Townsend's solitaire reaches a length of approximately 8–9.5 in and wingspan of 14.5 in; it weighs approximately 1.2 oz. It has a short, thick, blackish bill; a white eye ring; and gray plumage with a buffy wing stripe and edges of the flight feathers. The tail is long, tapered when shut, and edged with white. Juveniles are mottled gray and white.

It perches in a rather upright position, often high on a branch and often staying still for a long time.

Though it has some similarities to the northern mockingbird, particularly as to the tail, its dark underparts, shape, size, and behavior are not similar.
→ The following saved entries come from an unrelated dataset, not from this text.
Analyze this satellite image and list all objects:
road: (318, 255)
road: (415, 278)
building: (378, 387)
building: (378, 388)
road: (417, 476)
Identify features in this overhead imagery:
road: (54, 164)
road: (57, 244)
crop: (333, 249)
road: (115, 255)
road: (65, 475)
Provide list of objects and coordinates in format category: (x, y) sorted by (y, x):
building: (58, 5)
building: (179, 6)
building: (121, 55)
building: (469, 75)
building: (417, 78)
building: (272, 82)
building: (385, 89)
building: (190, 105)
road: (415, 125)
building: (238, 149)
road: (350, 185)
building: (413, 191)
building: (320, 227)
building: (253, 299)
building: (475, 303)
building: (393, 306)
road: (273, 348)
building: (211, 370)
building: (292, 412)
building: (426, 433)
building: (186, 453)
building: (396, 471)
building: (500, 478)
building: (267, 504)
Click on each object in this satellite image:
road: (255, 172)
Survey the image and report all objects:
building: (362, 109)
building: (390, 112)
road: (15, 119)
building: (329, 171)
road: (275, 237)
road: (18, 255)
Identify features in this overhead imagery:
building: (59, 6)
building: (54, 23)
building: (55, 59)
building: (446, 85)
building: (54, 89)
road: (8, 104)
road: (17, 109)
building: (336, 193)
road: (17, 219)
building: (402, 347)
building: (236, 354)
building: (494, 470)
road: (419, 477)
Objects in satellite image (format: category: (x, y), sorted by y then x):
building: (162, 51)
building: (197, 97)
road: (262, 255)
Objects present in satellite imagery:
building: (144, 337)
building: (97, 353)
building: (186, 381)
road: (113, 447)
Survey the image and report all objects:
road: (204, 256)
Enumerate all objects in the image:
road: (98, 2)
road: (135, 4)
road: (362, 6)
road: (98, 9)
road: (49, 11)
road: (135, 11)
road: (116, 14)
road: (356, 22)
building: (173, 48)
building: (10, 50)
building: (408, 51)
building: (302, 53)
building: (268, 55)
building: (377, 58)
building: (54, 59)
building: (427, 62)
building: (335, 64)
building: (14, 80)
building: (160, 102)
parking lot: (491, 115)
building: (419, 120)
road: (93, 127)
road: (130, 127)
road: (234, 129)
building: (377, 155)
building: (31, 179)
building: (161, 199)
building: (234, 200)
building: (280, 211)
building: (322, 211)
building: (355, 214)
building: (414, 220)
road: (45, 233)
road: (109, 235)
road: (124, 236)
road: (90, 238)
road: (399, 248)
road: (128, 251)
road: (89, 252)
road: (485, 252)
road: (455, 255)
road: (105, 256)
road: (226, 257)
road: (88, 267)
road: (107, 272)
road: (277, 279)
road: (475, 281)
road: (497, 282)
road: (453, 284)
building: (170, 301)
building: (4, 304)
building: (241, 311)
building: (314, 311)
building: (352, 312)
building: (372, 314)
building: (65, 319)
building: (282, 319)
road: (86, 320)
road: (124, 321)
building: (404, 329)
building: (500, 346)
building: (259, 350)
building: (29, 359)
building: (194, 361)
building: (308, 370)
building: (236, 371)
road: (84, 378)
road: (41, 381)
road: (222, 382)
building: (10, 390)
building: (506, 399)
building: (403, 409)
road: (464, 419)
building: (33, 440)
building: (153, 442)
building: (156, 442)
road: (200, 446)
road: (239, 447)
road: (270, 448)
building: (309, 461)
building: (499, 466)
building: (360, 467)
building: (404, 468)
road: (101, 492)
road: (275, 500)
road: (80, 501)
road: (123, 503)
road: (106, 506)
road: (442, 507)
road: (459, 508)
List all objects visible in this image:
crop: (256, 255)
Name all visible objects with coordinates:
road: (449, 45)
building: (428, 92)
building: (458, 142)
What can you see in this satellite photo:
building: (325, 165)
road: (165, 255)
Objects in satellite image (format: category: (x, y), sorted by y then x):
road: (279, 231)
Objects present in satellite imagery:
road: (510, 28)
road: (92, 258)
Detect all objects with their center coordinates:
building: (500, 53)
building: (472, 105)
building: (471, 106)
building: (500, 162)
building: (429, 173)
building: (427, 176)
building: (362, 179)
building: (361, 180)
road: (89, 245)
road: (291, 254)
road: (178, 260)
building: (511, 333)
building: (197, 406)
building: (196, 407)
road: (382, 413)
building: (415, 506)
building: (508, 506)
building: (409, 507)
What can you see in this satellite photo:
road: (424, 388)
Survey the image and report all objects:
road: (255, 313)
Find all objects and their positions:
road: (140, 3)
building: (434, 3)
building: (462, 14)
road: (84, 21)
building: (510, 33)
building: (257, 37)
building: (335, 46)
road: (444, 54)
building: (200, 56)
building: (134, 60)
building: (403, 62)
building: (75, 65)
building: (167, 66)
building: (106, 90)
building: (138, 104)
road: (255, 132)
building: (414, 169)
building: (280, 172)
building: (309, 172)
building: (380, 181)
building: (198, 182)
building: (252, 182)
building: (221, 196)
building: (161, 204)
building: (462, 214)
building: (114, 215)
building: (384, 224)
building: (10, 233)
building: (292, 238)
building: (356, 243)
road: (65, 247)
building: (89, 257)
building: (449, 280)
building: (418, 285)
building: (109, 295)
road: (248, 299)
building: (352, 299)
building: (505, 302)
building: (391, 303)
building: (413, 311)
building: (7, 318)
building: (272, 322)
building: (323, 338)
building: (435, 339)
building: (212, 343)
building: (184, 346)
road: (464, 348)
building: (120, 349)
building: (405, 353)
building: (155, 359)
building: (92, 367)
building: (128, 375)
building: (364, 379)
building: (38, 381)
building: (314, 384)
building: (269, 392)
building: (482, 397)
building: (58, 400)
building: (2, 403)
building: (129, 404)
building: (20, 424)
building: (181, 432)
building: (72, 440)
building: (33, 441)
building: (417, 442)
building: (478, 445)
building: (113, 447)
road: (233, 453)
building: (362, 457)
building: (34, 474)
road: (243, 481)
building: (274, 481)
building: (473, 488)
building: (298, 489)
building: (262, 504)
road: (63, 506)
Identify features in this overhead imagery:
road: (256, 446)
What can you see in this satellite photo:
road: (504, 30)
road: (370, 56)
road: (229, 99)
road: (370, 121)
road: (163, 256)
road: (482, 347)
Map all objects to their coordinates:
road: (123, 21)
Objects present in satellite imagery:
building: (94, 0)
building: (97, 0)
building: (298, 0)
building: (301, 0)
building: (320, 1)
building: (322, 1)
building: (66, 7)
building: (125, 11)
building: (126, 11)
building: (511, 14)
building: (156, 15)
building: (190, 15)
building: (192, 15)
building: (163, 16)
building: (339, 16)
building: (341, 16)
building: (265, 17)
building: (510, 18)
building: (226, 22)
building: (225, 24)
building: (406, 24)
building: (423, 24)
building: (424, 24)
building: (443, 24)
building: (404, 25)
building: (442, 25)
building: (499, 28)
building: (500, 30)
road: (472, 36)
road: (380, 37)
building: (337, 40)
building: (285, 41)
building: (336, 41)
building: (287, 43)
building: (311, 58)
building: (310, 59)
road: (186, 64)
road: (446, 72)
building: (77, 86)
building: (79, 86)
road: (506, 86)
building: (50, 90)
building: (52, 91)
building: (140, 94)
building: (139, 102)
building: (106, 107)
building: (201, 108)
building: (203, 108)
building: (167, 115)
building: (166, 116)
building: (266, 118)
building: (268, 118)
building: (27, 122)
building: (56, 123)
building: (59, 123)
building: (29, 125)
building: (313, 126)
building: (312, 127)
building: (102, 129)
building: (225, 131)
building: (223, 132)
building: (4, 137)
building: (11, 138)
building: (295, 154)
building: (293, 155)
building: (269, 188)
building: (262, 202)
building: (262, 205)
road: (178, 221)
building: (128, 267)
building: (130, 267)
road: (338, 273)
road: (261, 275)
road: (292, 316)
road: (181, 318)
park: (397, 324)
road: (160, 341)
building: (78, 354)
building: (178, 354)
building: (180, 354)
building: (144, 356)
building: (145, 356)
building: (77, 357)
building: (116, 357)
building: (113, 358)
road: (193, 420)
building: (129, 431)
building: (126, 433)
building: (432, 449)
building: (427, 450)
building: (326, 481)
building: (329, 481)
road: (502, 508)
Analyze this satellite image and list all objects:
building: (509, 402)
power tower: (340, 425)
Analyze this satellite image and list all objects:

It feeds primarily on berries and insects. The solitaire is amongst the most specialized of all North American birds since its diet in winter consists almost entirely of the fleshy cones of the juniper bush, and the solitary birds form territories around productive juniper patches which they strongly defend

===Voice===
Its song consists of loud, melodious flute-like rising and falling phrases with "low, husky notes interspersed but no distinct pattern" and "a slightly mechanical quality." The call is a squeaky eeek or "clear, soft whistle heeh".

==Nesting==
They nest on the ground in hollows under banks or crevices about roots of trees or fallen stumps, making a large, loosely constructed pile of weeds and trash, hollowed and lined with rootlets. The nest resembles that of other solitaires: a cup of fine plant material on or close to the ground. Townsend's solitaire usually lays three or four eggs that are grayish-white with brown dots or splotches concentrated at the larger end.

==Etymology==
The name of this bird commemorates the ornithologist John Kirk Townsend.